--- Records to use ---
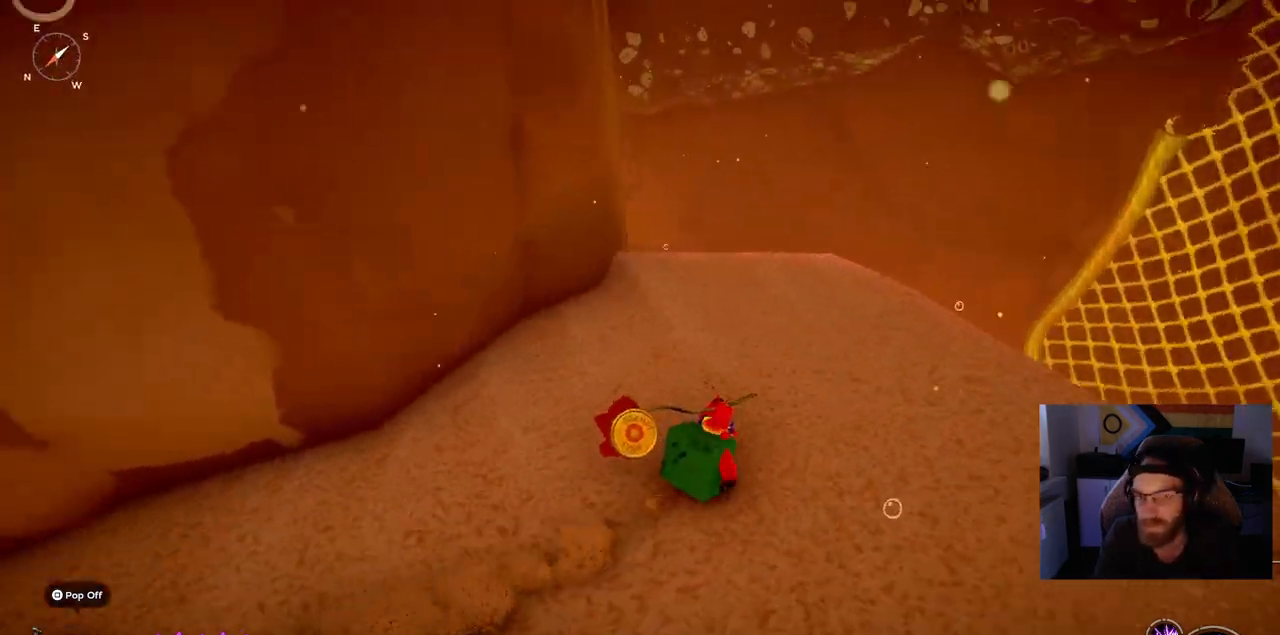
{"buttons": [], "left_stick": "up-right", "right_stick": "left", "events": []}
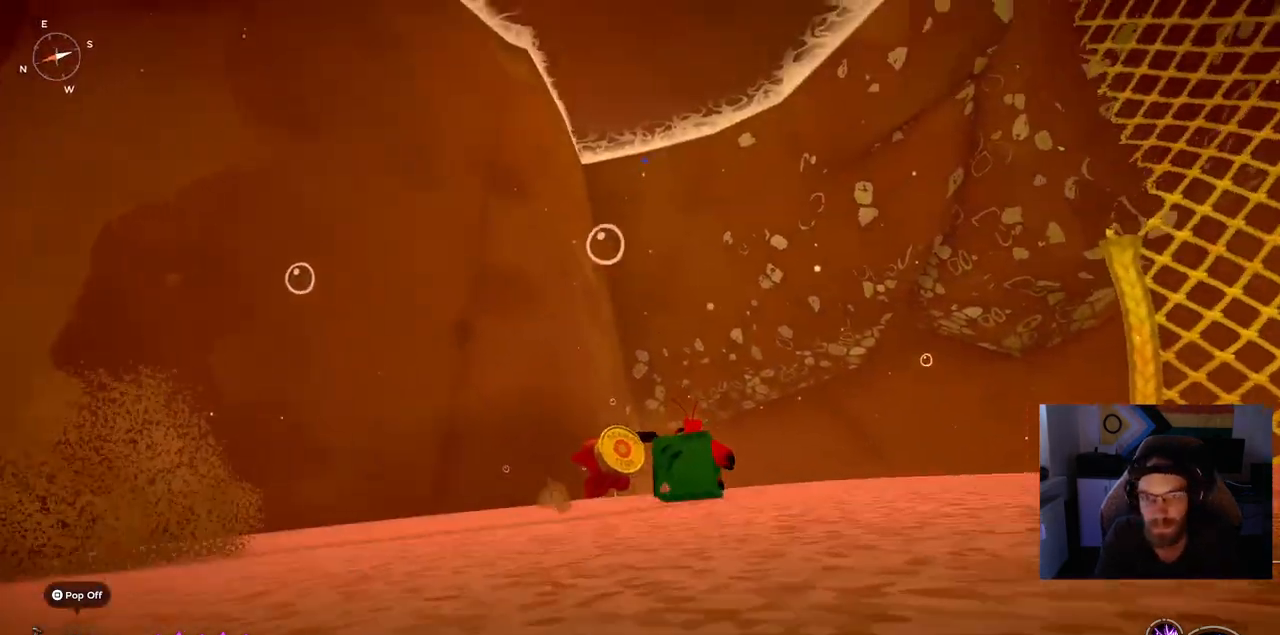
{"buttons": [], "left_stick": "center", "right_stick": "center", "events": [[317, "right_stick", "center"], [433, "left_stick", "center"]]}
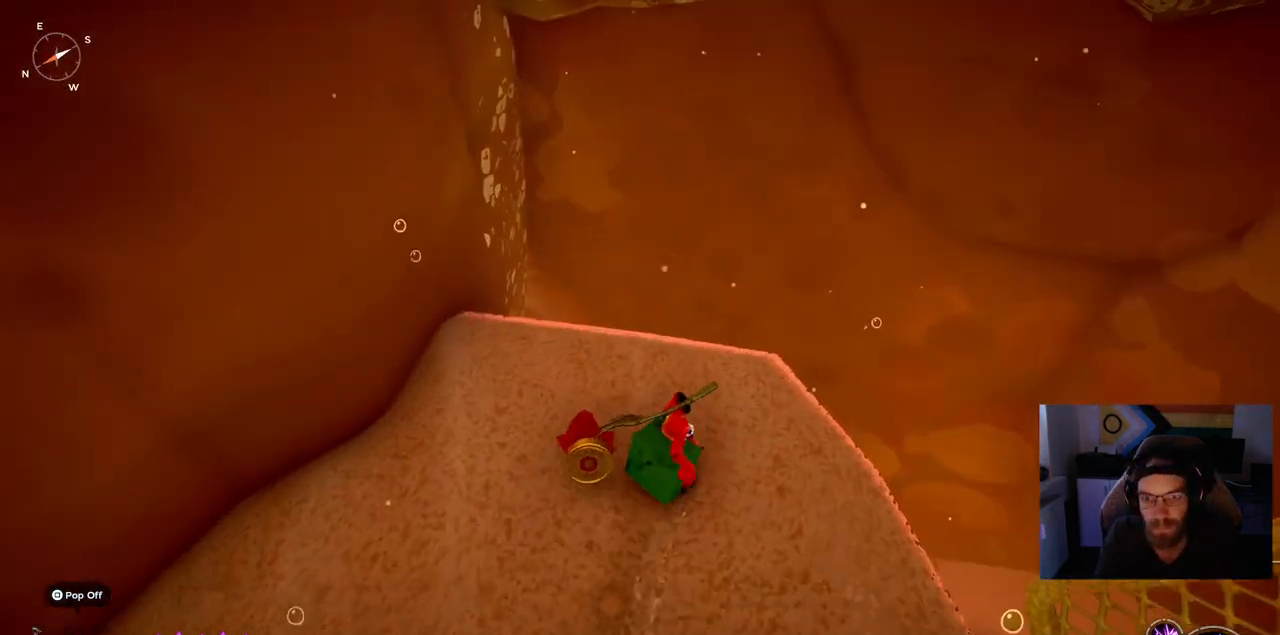
{"buttons": [], "left_stick": "down-right", "right_stick": "right", "events": [[117, "right_stick", "right"], [133, "left_stick", "right"], [300, "left_stick", "down-right"]]}
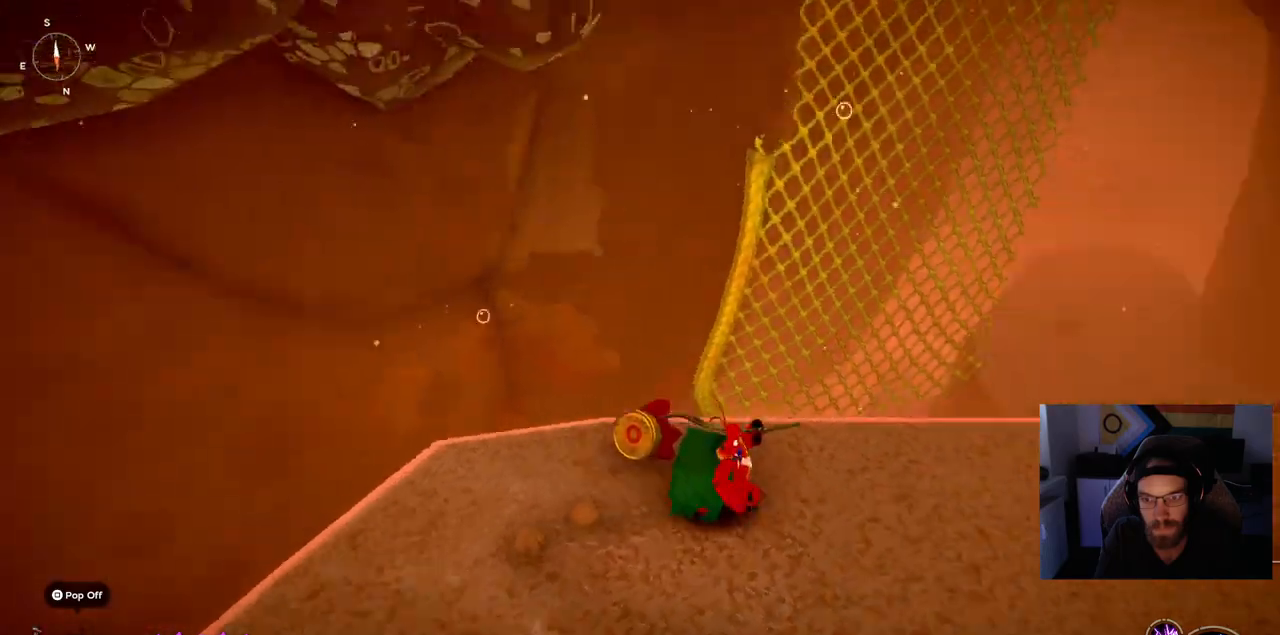
{"buttons": [], "left_stick": "up-right", "right_stick": "right", "events": [[133, "left_stick", "up-right"]]}
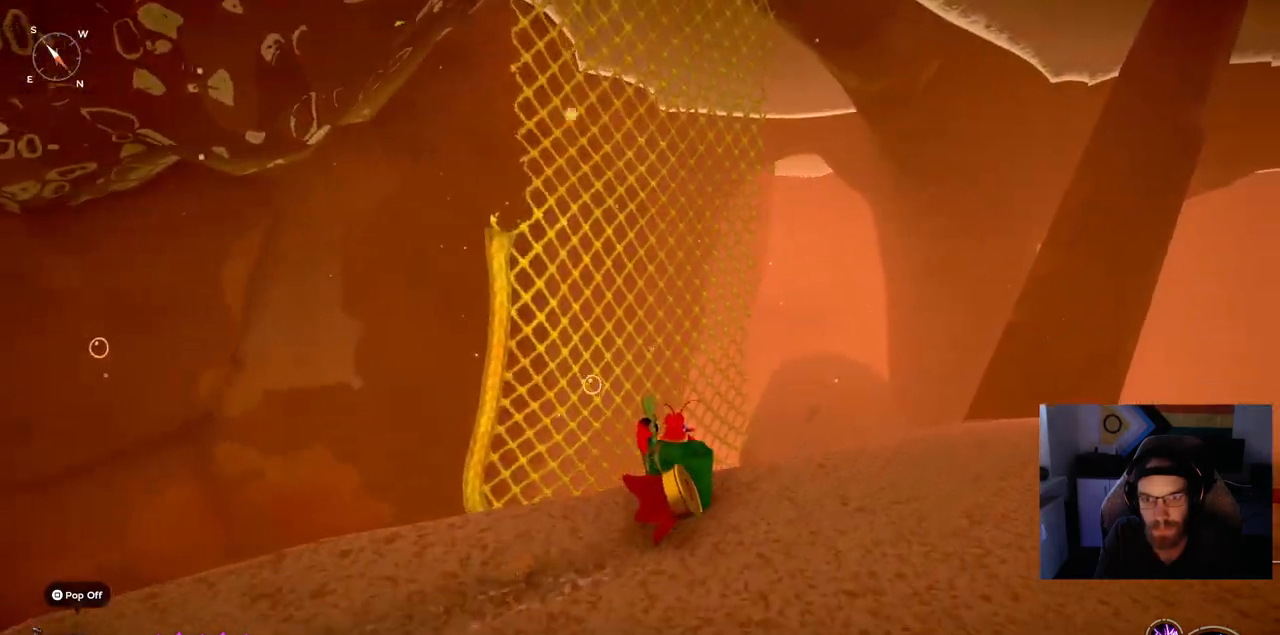
{"buttons": ["CROSS"], "left_stick": "up", "right_stick": "right", "events": [[50, "CROSS", "down"], [183, "left_stick", "up"], [200, "CROSS", "up"], [283, "CROSS", "down"]]}
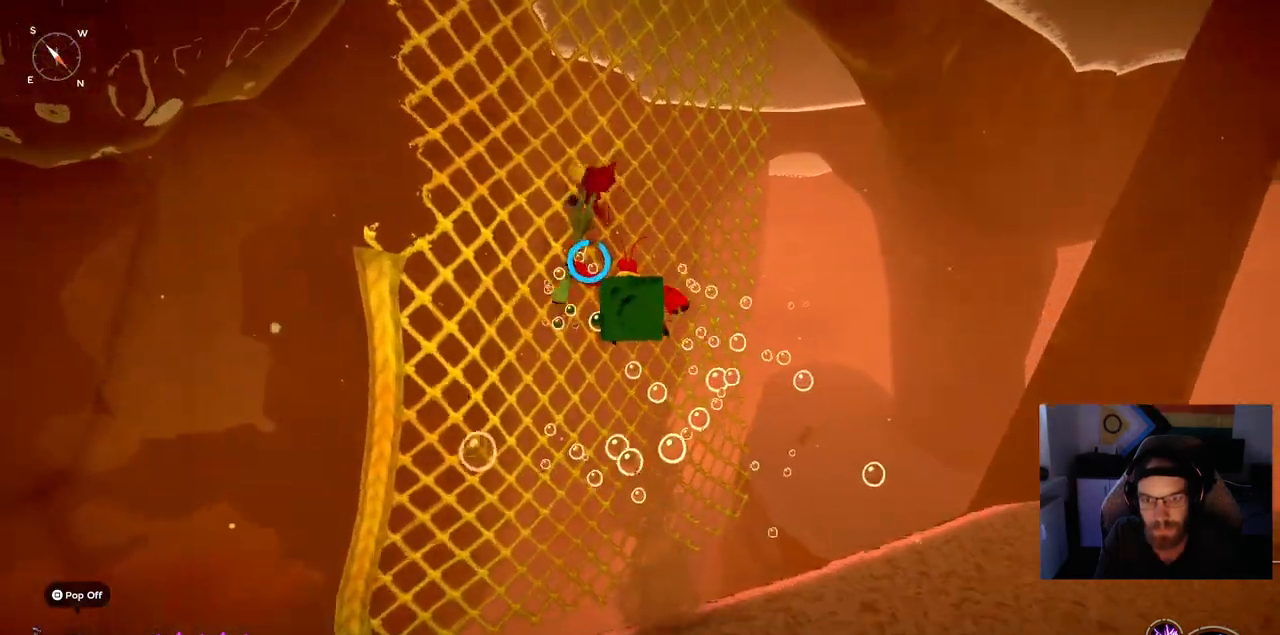
{"buttons": [], "left_stick": "up", "right_stick": "right", "events": [[300, "CROSS", "up"]]}
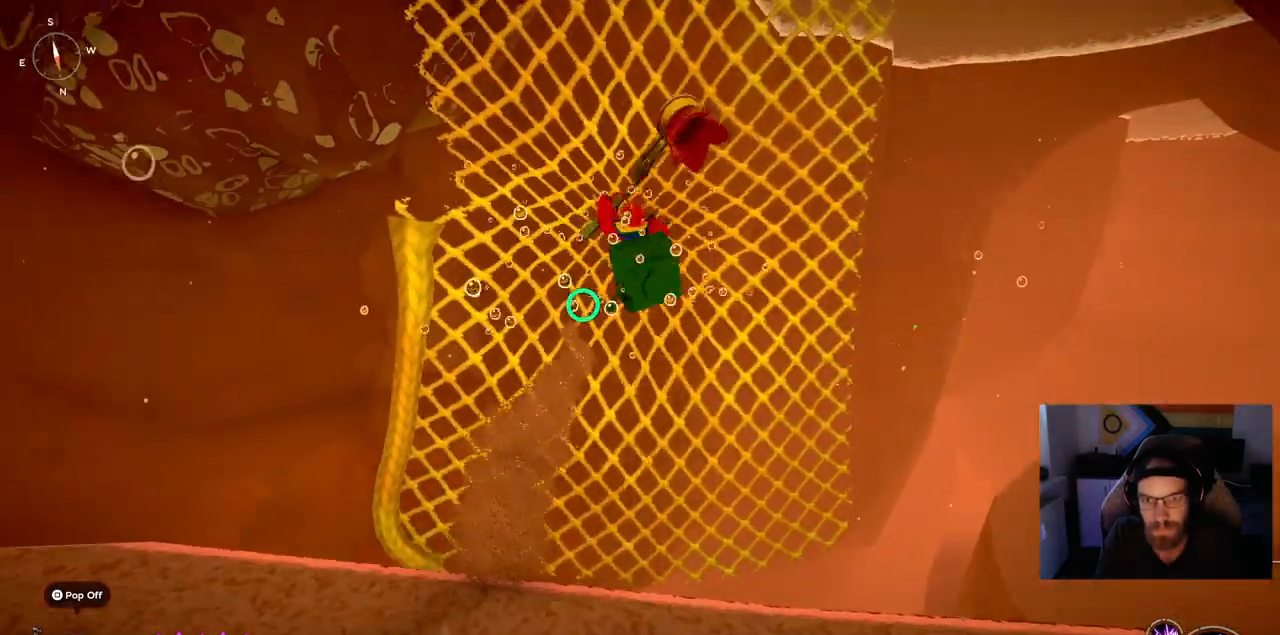
{"buttons": [], "left_stick": "up", "right_stick": "right", "events": []}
---
Task instructions
Which lines in the data above contain "down"? Show each one.

Answer for the task
{"buttons": [], "left_stick": "down-right", "right_stick": "right", "events": [[117, "right_stick", "right"], [133, "left_stick", "right"], [300, "left_stick", "down-right"]]}
{"buttons": ["CROSS"], "left_stick": "up", "right_stick": "right", "events": [[50, "CROSS", "down"], [183, "left_stick", "up"], [200, "CROSS", "up"], [283, "CROSS", "down"]]}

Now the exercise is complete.